*** GIVEN TEXT ***

Counsel submitted that this was echoed by Lord Hardie in Davidson v The Scottish Ministers, supra. The court should be concerned to ensure that the position of the United Kingdom Government is properly explained. It is a matter of surprise and concern, he submitted, that the Advocate General takes such a different view. Counsel referred to section 99(1) of the Scotland Act, which provides that rights and liabilities may arise between the Crown in right of Her Majesty's Government in the United Kingdom and the Crown in right of the Scottish Administration by virtue of a contract, by operation of law or by virtue of an enactment as they may arise between subjects. Clearly, he submitted, the Crown in right of Her Majesty's Government has a major and legitimate interest in ensuring that a subordinate legislature does not exceed the powers given by a sovereign legislature. The United Kingdom Government has a close interest in whether a legislature established by an Act of the Westminster Parliament has acted within or outside its powers. Had Parliament intended that the Parliamentary corporation, representing the Scottish Parliament, should be a respondent in cases of this nature, it would have said so. The Advocate General has the responsibility for ensuring that the Scottish Parliament acts consistently with the Treaty obligations of the United Kingdom. The various provisions enabling the Advocate General to intervene in legal proceedings show that she has a major stake in devolution issues.

[25] Counsel went on to submit that the Parliamentary corporation is not an appropriate respondent, because its functions do not extend to constitutional matters. He compared the provisions of the Scotland Act relating to the Parliamentary corporation with provisions of the House of Commons (Administration) Act 1978 and the Parliamentary Corporate Bodies Act 1992 in support of a submission that the functions of such a body relate to the holding of property, the employment of staff, and similar administrative functions. The functions of the Parliamentary corporation do not extend to constitutional matters. Once Royal Assent has been given to a Bill, the Scottish Parliament is functus officio. Counsel concurred with a submission to be advanced for the Lord Advocate that, once Royal Assent has been given, an Act of the Scottish Parliament is an act of the State.

[26] On the question of the remedies available in this court, counsel submitted that, in terms of section 4 of the Human Rights Act, the court is confined to making a declaration of incompatibility where it finds that a provision of the primary legislation by a sovereign legislature, i.e. the United Kingdom Parliament, is incompatible with a Convention right. Nothing in the Scotland Act suggests that the powers of the court are similarly restricted in relation to an Act of the Scottish Parliament. If the court was not to have power to reduce an Act of the Scottish Parliament as being ultra vires the Parliament, that would have been stated explicitly in the Act. This court has power to reduce an Act of the Scottish Parliament, which, as provided by the Human Rights Act, is subordinate legislation. The powers of the court are the same as they are in relation to a by-law made by a local authority: see, for example, Scottish Motor Traction Co v Lanarkshire County Council 1929 S.C. (H.L.) 110. Reduction is one of the normal remedies for an ultra vires act.

*** End of GIVEN TEXT ***

*REQUIREMENT 1:*
Answer these questions from the excerpt on counsel's submissions:
(a) Which section of the Scotland Act did counsel refer to?
(b) What does counsel say the Scottish Parliament is once Royal Assent has been given to a Bill?
(c) Under which section of the Human Rights Act is the court confined to making a declaration of incompatibility?
*REQUIREMENT 2:* Please extract everything in the excerpt on counsel's submissions from "[25] Counsel went" down to "of the State.".
The records have no connection to the excerpt on counsel's submissions.

*** ENTRIES SUPPLIED ***

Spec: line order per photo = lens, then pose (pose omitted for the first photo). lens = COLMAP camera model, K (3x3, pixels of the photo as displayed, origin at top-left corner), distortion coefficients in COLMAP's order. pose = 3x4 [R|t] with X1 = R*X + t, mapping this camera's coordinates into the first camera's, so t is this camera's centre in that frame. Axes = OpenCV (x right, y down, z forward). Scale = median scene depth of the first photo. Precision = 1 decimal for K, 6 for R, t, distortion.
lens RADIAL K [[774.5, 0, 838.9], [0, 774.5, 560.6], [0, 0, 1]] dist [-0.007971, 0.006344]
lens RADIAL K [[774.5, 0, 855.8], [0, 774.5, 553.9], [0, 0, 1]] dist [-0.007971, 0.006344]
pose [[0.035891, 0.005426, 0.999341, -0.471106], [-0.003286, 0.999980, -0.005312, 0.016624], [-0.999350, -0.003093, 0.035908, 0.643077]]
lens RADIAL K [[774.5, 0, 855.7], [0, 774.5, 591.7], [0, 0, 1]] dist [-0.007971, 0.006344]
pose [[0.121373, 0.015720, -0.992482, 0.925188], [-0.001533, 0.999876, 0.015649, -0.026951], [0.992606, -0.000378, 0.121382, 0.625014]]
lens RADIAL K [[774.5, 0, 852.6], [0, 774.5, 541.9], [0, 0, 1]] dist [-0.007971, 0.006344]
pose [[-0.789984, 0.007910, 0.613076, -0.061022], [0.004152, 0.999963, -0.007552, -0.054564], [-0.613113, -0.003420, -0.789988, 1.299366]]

*** End of ENTRIES SUPPLIED ***
*** ENTRIES SUPPLIED ***

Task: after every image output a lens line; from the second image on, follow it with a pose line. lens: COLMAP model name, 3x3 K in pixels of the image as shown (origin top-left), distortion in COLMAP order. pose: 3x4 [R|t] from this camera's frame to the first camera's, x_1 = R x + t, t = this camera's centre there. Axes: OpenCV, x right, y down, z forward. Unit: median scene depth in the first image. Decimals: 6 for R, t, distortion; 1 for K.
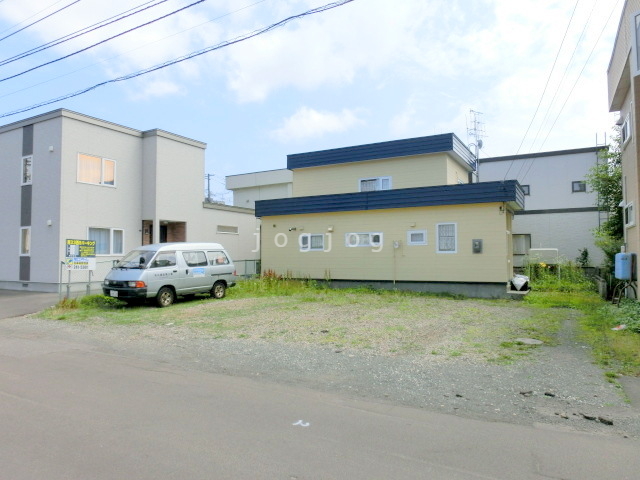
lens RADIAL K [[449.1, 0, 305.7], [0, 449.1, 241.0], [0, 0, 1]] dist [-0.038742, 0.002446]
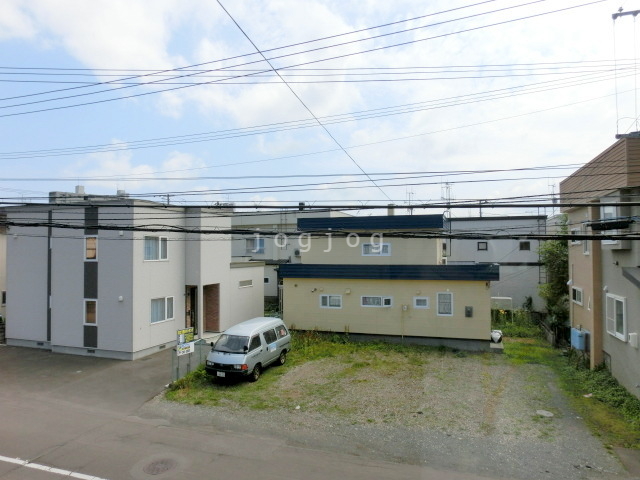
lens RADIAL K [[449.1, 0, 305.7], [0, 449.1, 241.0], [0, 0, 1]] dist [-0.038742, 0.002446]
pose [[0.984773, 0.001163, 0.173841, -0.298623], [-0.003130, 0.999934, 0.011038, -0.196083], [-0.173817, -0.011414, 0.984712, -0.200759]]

*** End of ENTRIES SUPPLIED ***
*** ENTRIES SUPPLIED ***

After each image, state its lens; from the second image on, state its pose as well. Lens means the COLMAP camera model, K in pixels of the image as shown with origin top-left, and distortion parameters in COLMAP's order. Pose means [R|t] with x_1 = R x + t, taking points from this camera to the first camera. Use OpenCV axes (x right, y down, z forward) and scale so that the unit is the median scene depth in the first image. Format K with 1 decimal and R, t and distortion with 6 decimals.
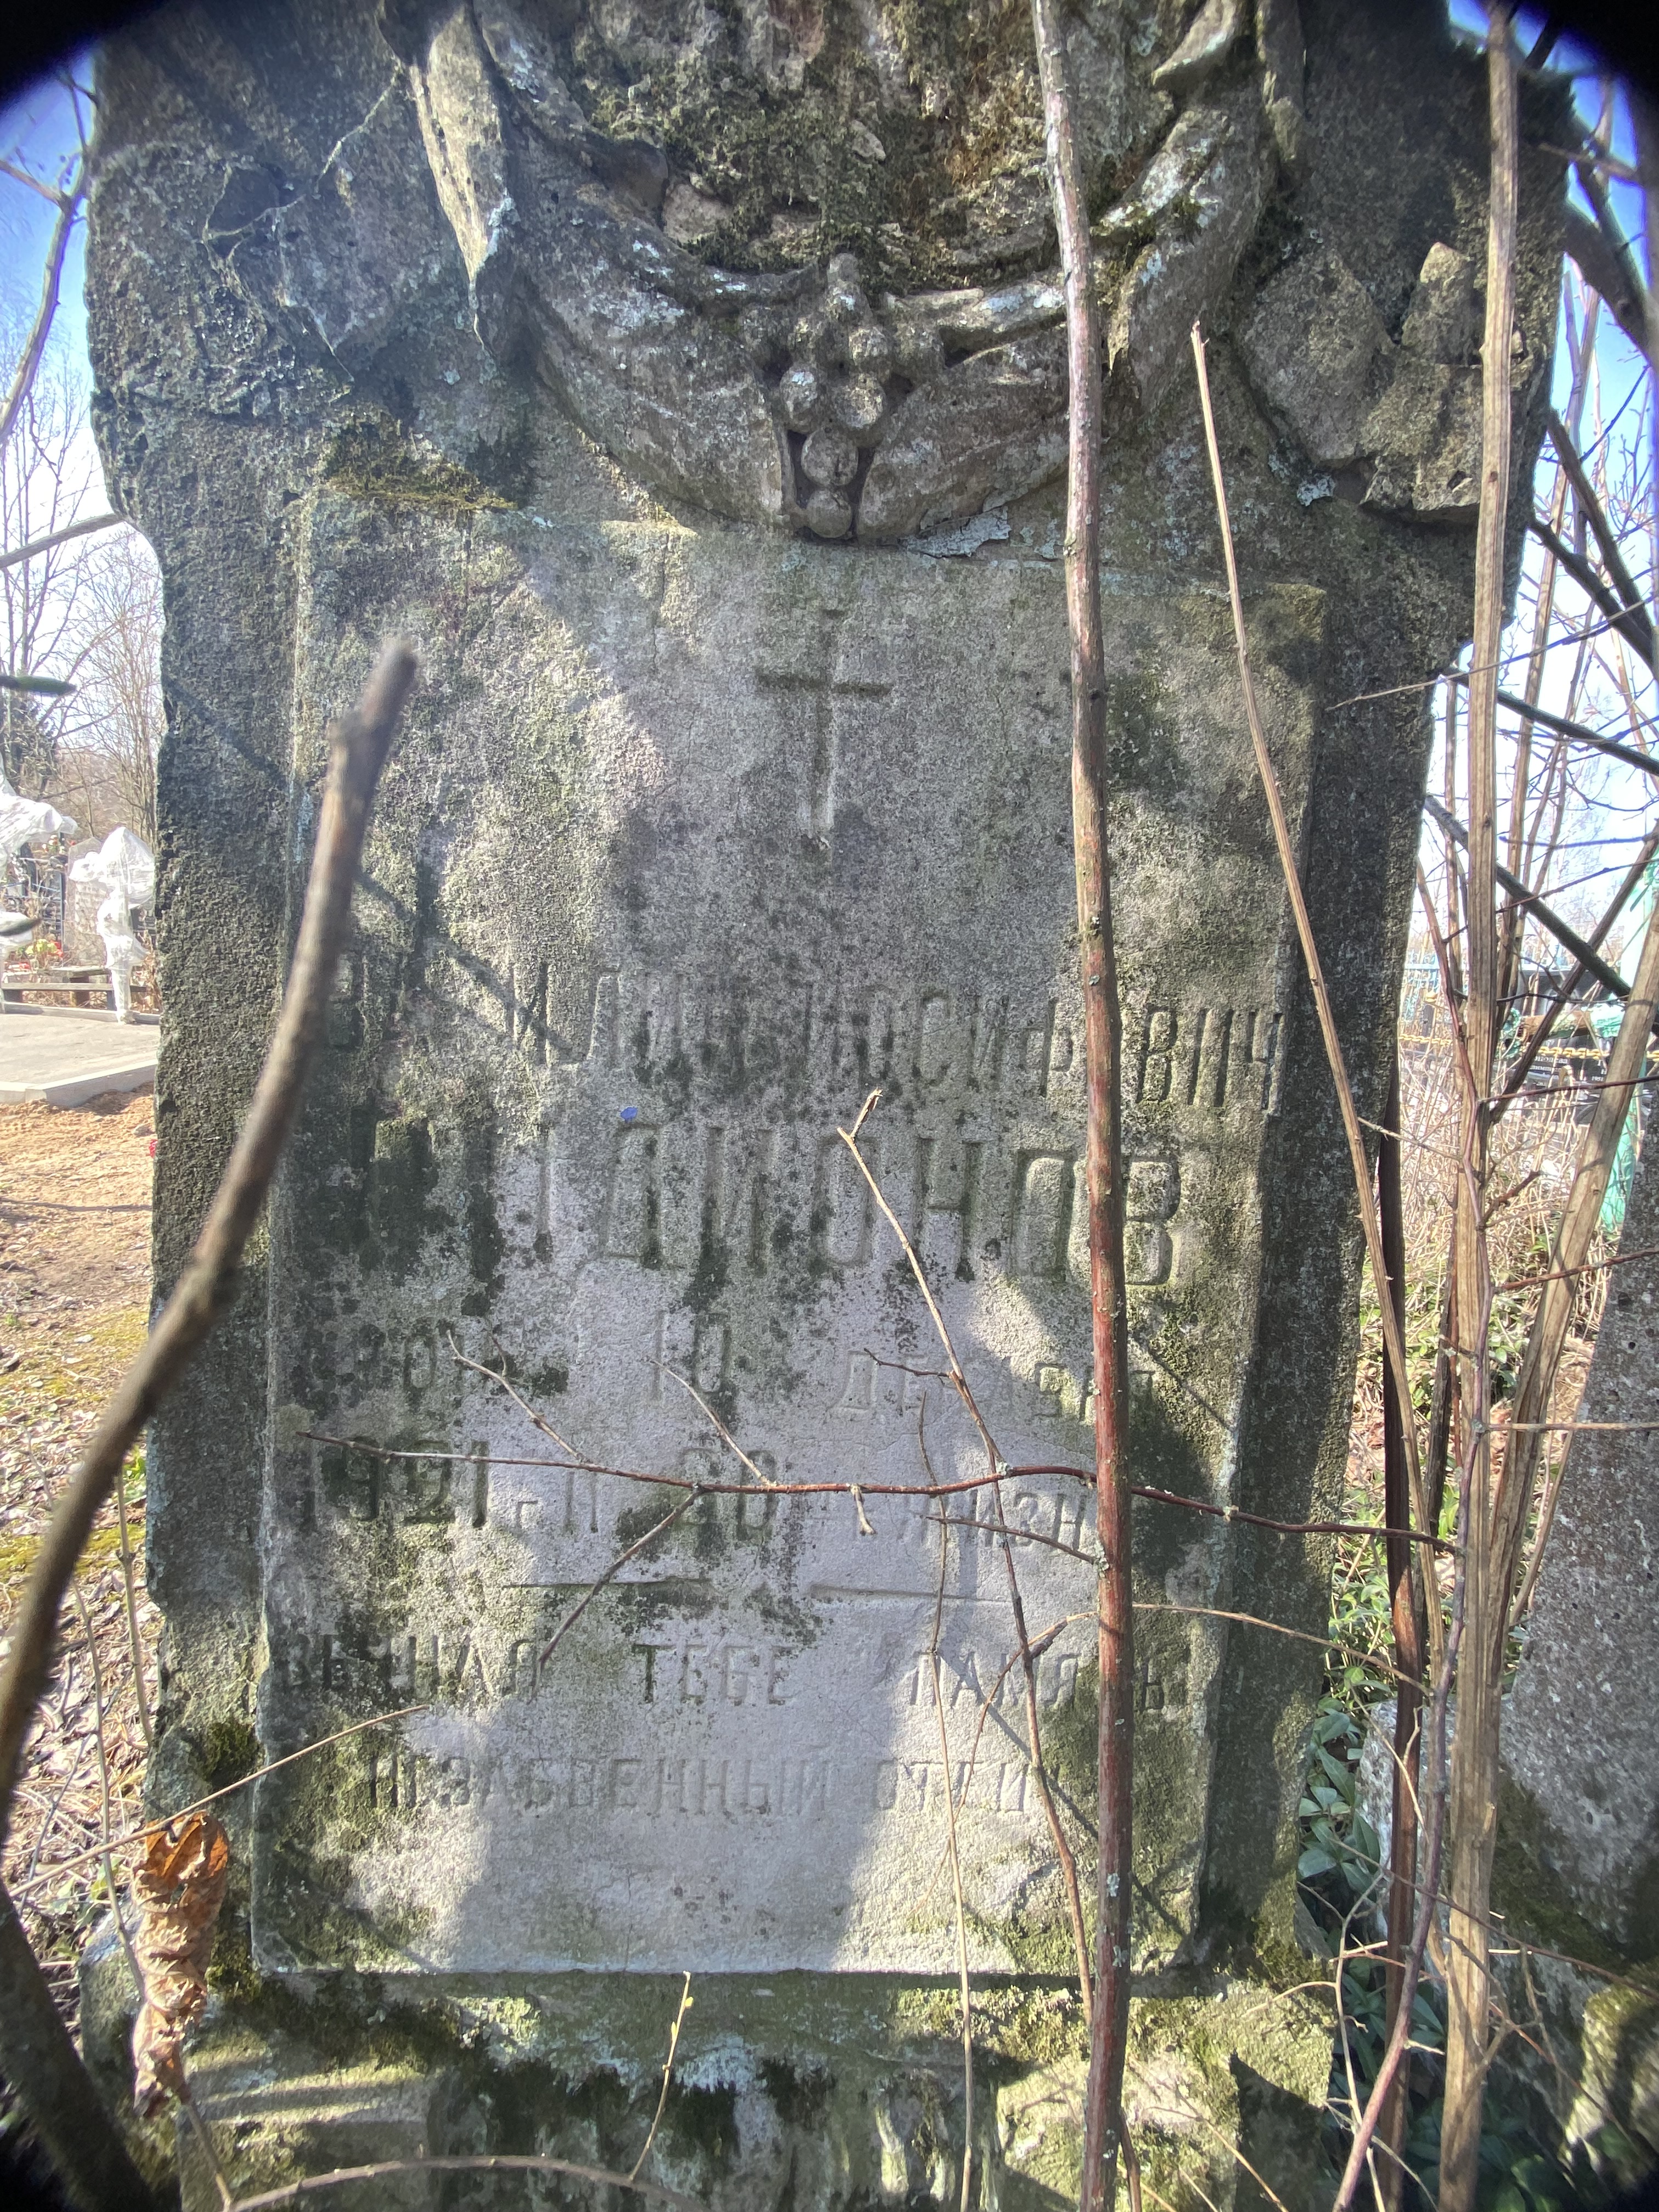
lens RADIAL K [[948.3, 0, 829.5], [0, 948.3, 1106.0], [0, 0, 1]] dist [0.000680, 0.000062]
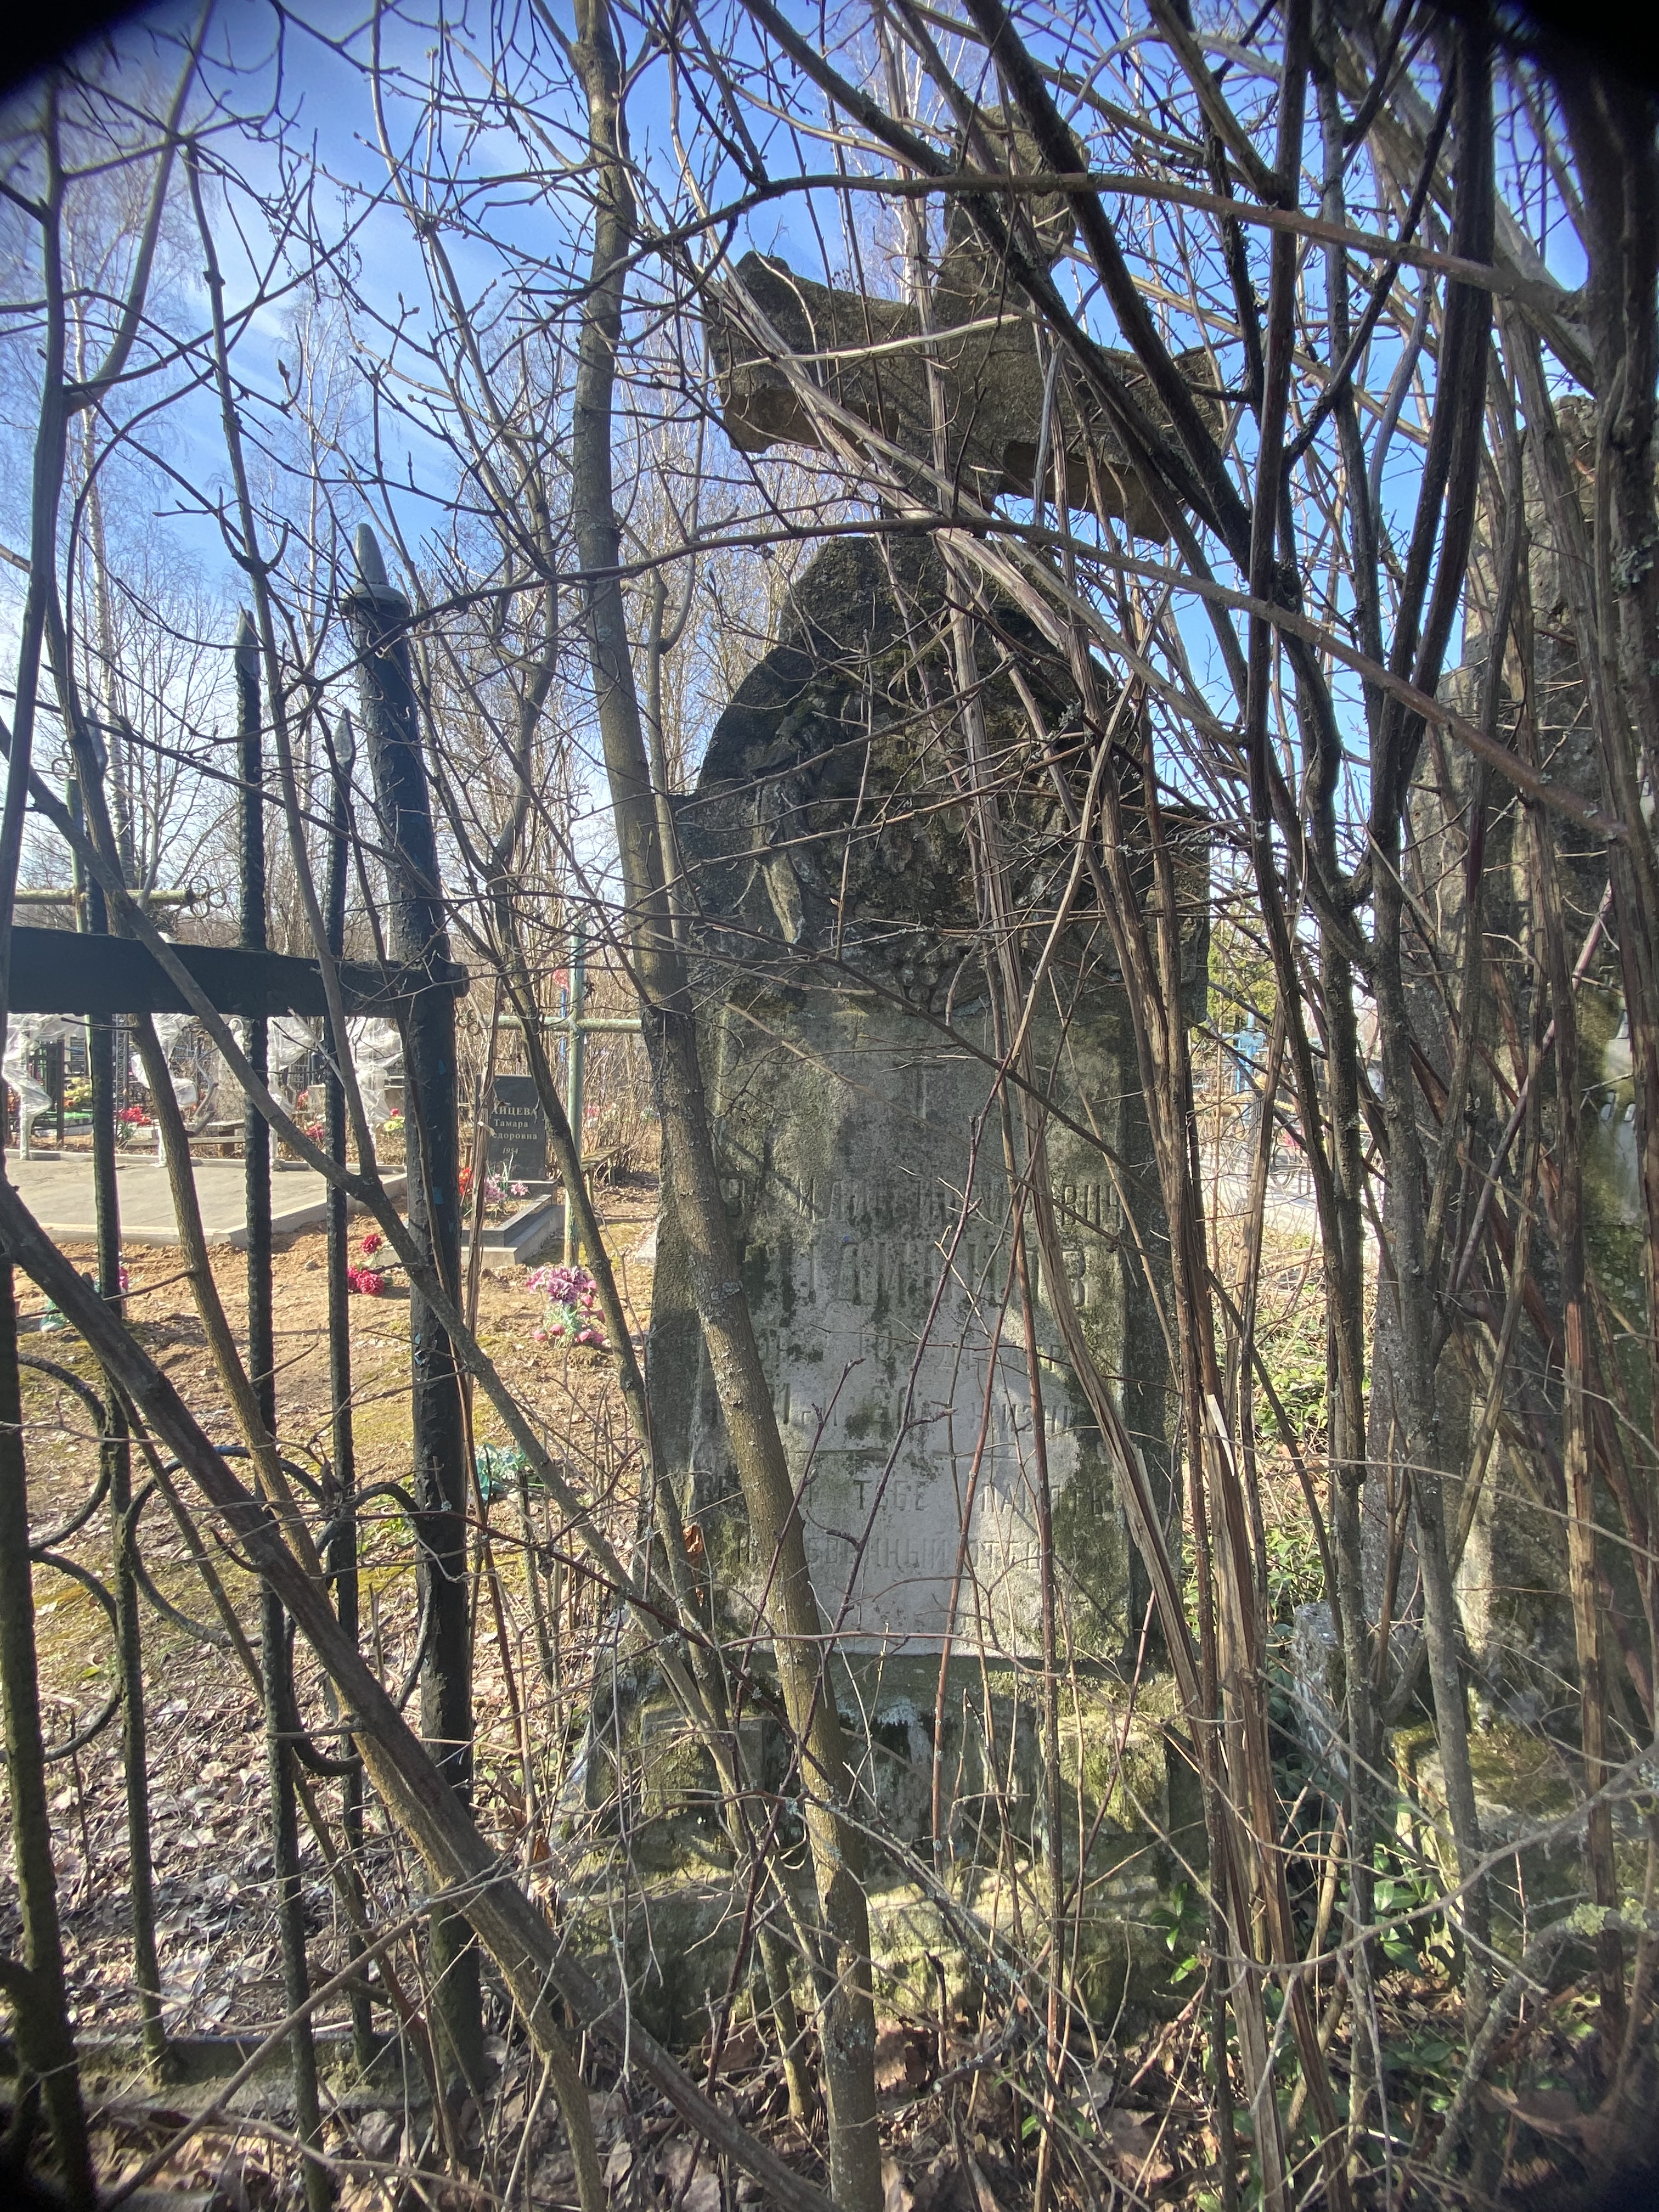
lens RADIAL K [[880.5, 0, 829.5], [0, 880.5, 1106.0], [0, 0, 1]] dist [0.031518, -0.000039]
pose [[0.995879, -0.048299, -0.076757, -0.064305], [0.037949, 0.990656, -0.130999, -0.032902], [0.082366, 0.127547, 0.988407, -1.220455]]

*** End of ENTRIES SUPPLIED ***

*PROBLEM SOLUTION 1:*
(a) Section 99(1)
(b) Functus officio
(c) Section 4

*PROBLEM SOLUTION 2:*
[25] Counsel went on to submit that the Parliamentary corporation is not an appropriate respondent, because its functions do not extend to constitutional matters. He compared the provisions of the Scotland Act relating to the Parliamentary corporation with provisions of the House of Commons (Administration) Act 1978 and the Parliamentary Corporate Bodies Act 1992 in support of a submission that the functions of such a body relate to the holding of property, the employment of staff, and similar administrative functions. The functions of the Parliamentary corporation do not extend to constitutional matters. Once Royal Assent has been given to a Bill, the Scottish Parliament is functus officio. Counsel concurred with a submission to be advanced for the Lord Advocate that, once Royal Assent has been given, an Act of the Scottish Parliament is an act of the State.